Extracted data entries
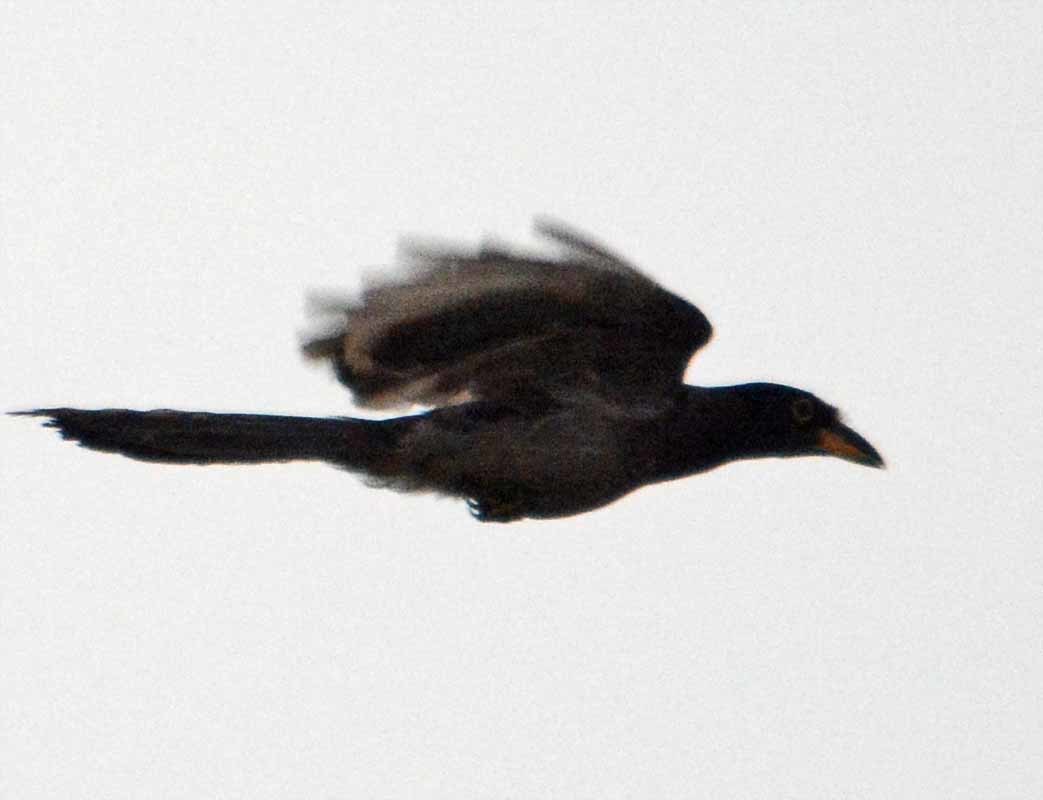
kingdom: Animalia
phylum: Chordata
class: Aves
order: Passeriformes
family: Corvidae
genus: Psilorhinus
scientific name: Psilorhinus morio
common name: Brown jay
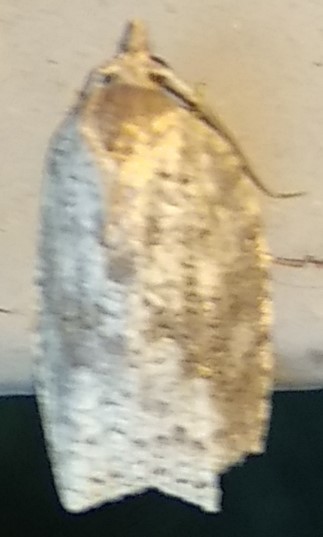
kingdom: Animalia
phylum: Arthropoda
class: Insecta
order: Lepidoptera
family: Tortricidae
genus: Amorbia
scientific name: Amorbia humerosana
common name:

WHAT THIS TASK INVOLVES: Reproduce the records starting with the line that contains "scientific name: Psilorhinus morio" and going on through the end of the records, with both ends included. Leave the pictures out of your answer.

WRITTEN ANSWER:
scientific name: Psilorhinus morio
common name: Brown jay
kingdom: Animalia
phylum: Arthropoda
class: Insecta
order: Lepidoptera
family: Tortricidae
genus: Amorbia
scientific name: Amorbia humerosana
common name:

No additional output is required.